Hiking through mountains, me and four others from our newbie group walk through a long, curving train tunnel leading into a small valley of still more train tunnels. In order to catch up with the group without turning around we climb a pathless mountain, one with still another crest above the one we'd reached. It feels primal, crouched down on my toes, navigating the steep slopes as I push up and grab the next young tree trunk after next while painless cuts collect on my forearms and hands.
The last time I'd hiked these mountains I was a sixteen-year-old with a plan to miss my layover in Atlanta.
In my youth they yelled from the pulpits: Be true even when you are alone and think God is not watching. The tick tock of life can be claimed, enjoyed, with little use for fear.
“I'm classically autistic.” I whisper, to B___, as we enter our basic, blue and white, concrete latrine, and I lean against my arms, my hands against the edges of the sink. I hear my echo from the shower area.
At the same time, he says: “I admitted to it.” Said lowly, soberly as we hide in the upstairs concrete bathroom, waiting for his probation officer to pick him up.
B__'s one of my favorite people here. He played ping pong with me on my first day. We've played regularly ever since. He has recently been implicated in the same scandal as G__.
“All autism means is a unique brain structure. It has common symptoms: rocking, walking circles, the kids trying to calm themselves because they know no one is like them. Once I hit six of the twelve I stopped because it already meant I am classically autistic.”
His looks are his game, his trick, that young, dogged, puppy-eyed look no one can say no to -- his wiggle room to make himself feel free. He respects me, talks to me differently than the others, like he's already decided the conversation is going to sound a certain way. Bay Jack and him, they are attracted to the women I attract, or something like that. I didn't say much to them.
“Why …" I say, looking away from him toward the window to the sink's right.

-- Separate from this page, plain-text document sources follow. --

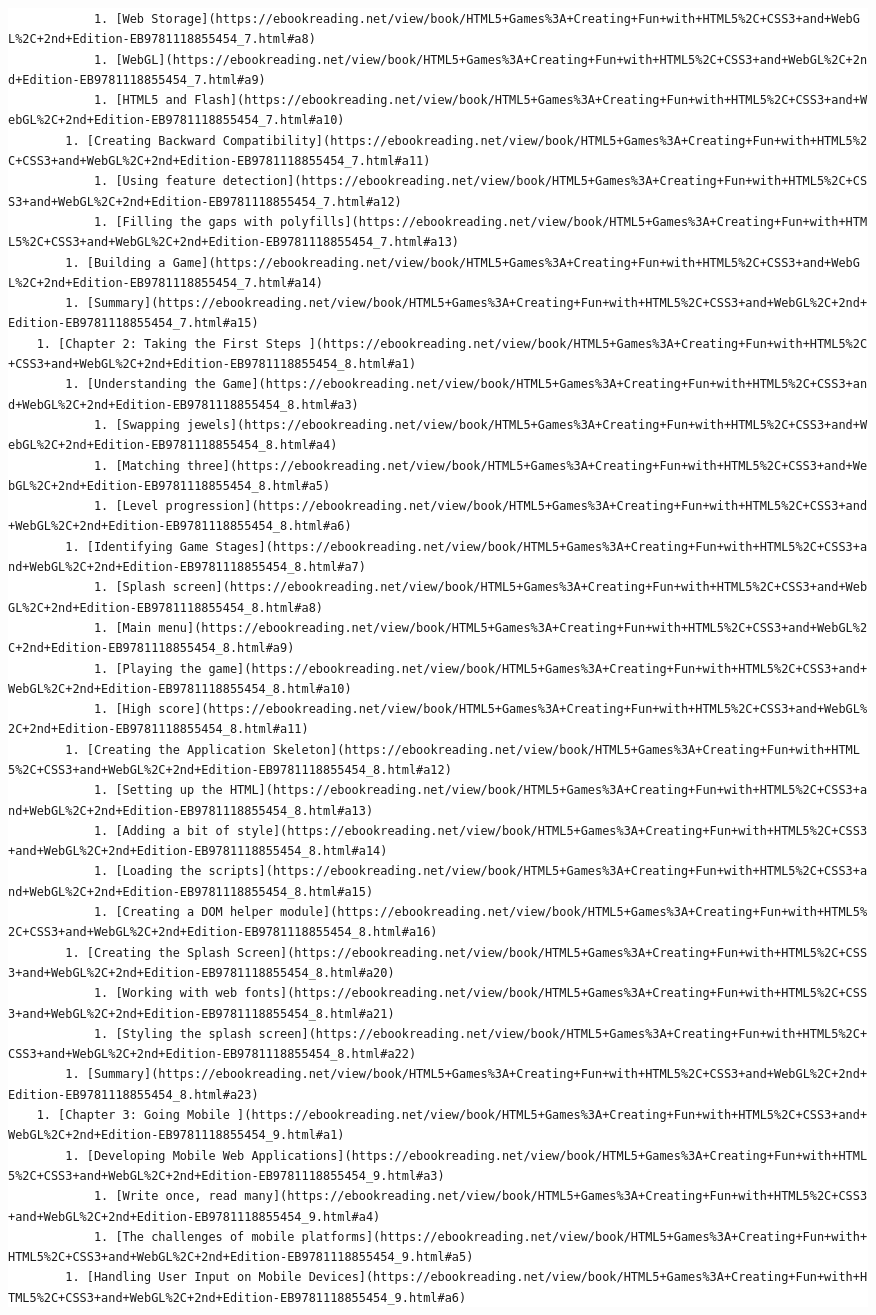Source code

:                 1. [Web Storage](https://ebookreading.net/view/book/HTML5+Games%3A+Creating+Fun+with+HTML5%2C+CSS3+and+WebGL%2C+2nd+Edition-EB9781118855454_7.html#a8)
                1. [WebGL](https://ebookreading.net/view/book/HTML5+Games%3A+Creating+Fun+with+HTML5%2C+CSS3+and+WebGL%2C+2nd+Edition-EB9781118855454_7.html#a9)
                1. [HTML5 and Flash](https://ebookreading.net/view/book/HTML5+Games%3A+Creating+Fun+with+HTML5%2C+CSS3+and+WebGL%2C+2nd+Edition-EB9781118855454_7.html#a10)
            1. [Creating Backward Compatibility](https://ebookreading.net/view/book/HTML5+Games%3A+Creating+Fun+with+HTML5%2C+CSS3+and+WebGL%2C+2nd+Edition-EB9781118855454_7.html#a11)
                1. [Using feature detection](https://ebookreading.net/view/book/HTML5+Games%3A+Creating+Fun+with+HTML5%2C+CSS3+and+WebGL%2C+2nd+Edition-EB9781118855454_7.html#a12)
                1. [Filling the gaps with polyfills](https://ebookreading.net/view/book/HTML5+Games%3A+Creating+Fun+with+HTML5%2C+CSS3+and+WebGL%2C+2nd+Edition-EB9781118855454_7.html#a13)
            1. [Building a Game](https://ebookreading.net/view/book/HTML5+Games%3A+Creating+Fun+with+HTML5%2C+CSS3+and+WebGL%2C+2nd+Edition-EB9781118855454_7.html#a14)
            1. [Summary](https://ebookreading.net/view/book/HTML5+Games%3A+Creating+Fun+with+HTML5%2C+CSS3+and+WebGL%2C+2nd+Edition-EB9781118855454_7.html#a15)
        1. [Chapter 2: Taking the First Steps ](https://ebookreading.net/view/book/HTML5+Games%3A+Creating+Fun+with+HTML5%2C+CSS3+and+WebGL%2C+2nd+Edition-EB9781118855454_8.html#a1)
            1. [Understanding the Game](https://ebookreading.net/view/book/HTML5+Games%3A+Creating+Fun+with+HTML5%2C+CSS3+and+WebGL%2C+2nd+Edition-EB9781118855454_8.html#a3)
                1. [Swapping jewels](https://ebookreading.net/view/book/HTML5+Games%3A+Creating+Fun+with+HTML5%2C+CSS3+and+WebGL%2C+2nd+Edition-EB9781118855454_8.html#a4)
                1. [Matching three](https://ebookreading.net/view/book/HTML5+Games%3A+Creating+Fun+with+HTML5%2C+CSS3+and+WebGL%2C+2nd+Edition-EB9781118855454_8.html#a5)
                1. [Level progression](https://ebookreading.net/view/book/HTML5+Games%3A+Creating+Fun+with+HTML5%2C+CSS3+and+WebGL%2C+2nd+Edition-EB9781118855454_8.html#a6)
            1. [Identifying Game Stages](https://ebookreading.net/view/book/HTML5+Games%3A+Creating+Fun+with+HTML5%2C+CSS3+and+WebGL%2C+2nd+Edition-EB9781118855454_8.html#a7)
                1. [Splash screen](https://ebookreading.net/view/book/HTML5+Games%3A+Creating+Fun+with+HTML5%2C+CSS3+and+WebGL%2C+2nd+Edition-EB9781118855454_8.html#a8)
                1. [Main menu](https://ebookreading.net/view/book/HTML5+Games%3A+Creating+Fun+with+HTML5%2C+CSS3+and+WebGL%2C+2nd+Edition-EB9781118855454_8.html#a9)
                1. [Playing the game](https://ebookreading.net/view/book/HTML5+Games%3A+Creating+Fun+with+HTML5%2C+CSS3+and+WebGL%2C+2nd+Edition-EB9781118855454_8.html#a10)
                1. [High score](https://ebookreading.net/view/book/HTML5+Games%3A+Creating+Fun+with+HTML5%2C+CSS3+and+WebGL%2C+2nd+Edition-EB9781118855454_8.html#a11)
            1. [Creating the Application Skeleton](https://ebookreading.net/view/book/HTML5+Games%3A+Creating+Fun+with+HTML5%2C+CSS3+and+WebGL%2C+2nd+Edition-EB9781118855454_8.html#a12)
                1. [Setting up the HTML](https://ebookreading.net/view/book/HTML5+Games%3A+Creating+Fun+with+HTML5%2C+CSS3+and+WebGL%2C+2nd+Edition-EB9781118855454_8.html#a13)
                1. [Adding a bit of style](https://ebookreading.net/view/book/HTML5+Games%3A+Creating+Fun+with+HTML5%2C+CSS3+and+WebGL%2C+2nd+Edition-EB9781118855454_8.html#a14)
                1. [Loading the scripts](https://ebookreading.net/view/book/HTML5+Games%3A+Creating+Fun+with+HTML5%2C+CSS3+and+WebGL%2C+2nd+Edition-EB9781118855454_8.html#a15)
                1. [Creating a DOM helper module](https://ebookreading.net/view/book/HTML5+Games%3A+Creating+Fun+with+HTML5%2C+CSS3+and+WebGL%2C+2nd+Edition-EB9781118855454_8.html#a16)
            1. [Creating the Splash Screen](https://ebookreading.net/view/book/HTML5+Games%3A+Creating+Fun+with+HTML5%2C+CSS3+and+WebGL%2C+2nd+Edition-EB9781118855454_8.html#a20)
                1. [Working with web fonts](https://ebookreading.net/view/book/HTML5+Games%3A+Creating+Fun+with+HTML5%2C+CSS3+and+WebGL%2C+2nd+Edition-EB9781118855454_8.html#a21)
                1. [Styling the splash screen](https://ebookreading.net/view/book/HTML5+Games%3A+Creating+Fun+with+HTML5%2C+CSS3+and+WebGL%2C+2nd+Edition-EB9781118855454_8.html#a22)
            1. [Summary](https://ebookreading.net/view/book/HTML5+Games%3A+Creating+Fun+with+HTML5%2C+CSS3+and+WebGL%2C+2nd+Edition-EB9781118855454_8.html#a23)
        1. [Chapter 3: Going Mobile ](https://ebookreading.net/view/book/HTML5+Games%3A+Creating+Fun+with+HTML5%2C+CSS3+and+WebGL%2C+2nd+Edition-EB9781118855454_9.html#a1)
            1. [Developing Mobile Web Applications](https://ebookreading.net/view/book/HTML5+Games%3A+Creating+Fun+with+HTML5%2C+CSS3+and+WebGL%2C+2nd+Edition-EB9781118855454_9.html#a3)
                1. [Write once, read many](https://ebookreading.net/view/book/HTML5+Games%3A+Creating+Fun+with+HTML5%2C+CSS3+and+WebGL%2C+2nd+Edition-EB9781118855454_9.html#a4)
                1. [The challenges of mobile platforms](https://ebookreading.net/view/book/HTML5+Games%3A+Creating+Fun+with+HTML5%2C+CSS3+and+WebGL%2C+2nd+Edition-EB9781118855454_9.html#a5)
            1. [Handling User Input on Mobile Devices](https://ebookreading.net/view/book/HTML5+Games%3A+Creating+Fun+with+HTML5%2C+CSS3+and+WebGL%2C+2nd+Edition-EB9781118855454_9.html#a6)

“Because of G__, they were turning the house upside down.” B__ whispers, “At some point they were going to give me a piss test. Once I had started using I couldn't stop.”
The humans – they deserve their fate. Their fate is dark and mine is not. How did they not see it coming: don't mess with a boy's mother, no matter how immediate the family; then getting off the train and stepping into Wilton's Roman elites; don't mess with family.
“I am sorry the world is destitute,” I whisper to him without knowing why, suddenly looking at him.
The mountain air moves our clothes we are so still, listening for tires on dirt road. The latrine looks the color of the sky, its grays and beige beginnings now colored by exact morning sunlight.
He looks down at his feet.
“It was right in front of me,” he says, suddenly looking up. "That's why."
I look at him as I listen to him, yet again not knowing what to say to someone so close whom I am unlikely to see again.
I could've been braver, better, stronger. Maybe all the humans say that in the end.
“YOU'Re good at it,” he says finally. “Fighting for your life.”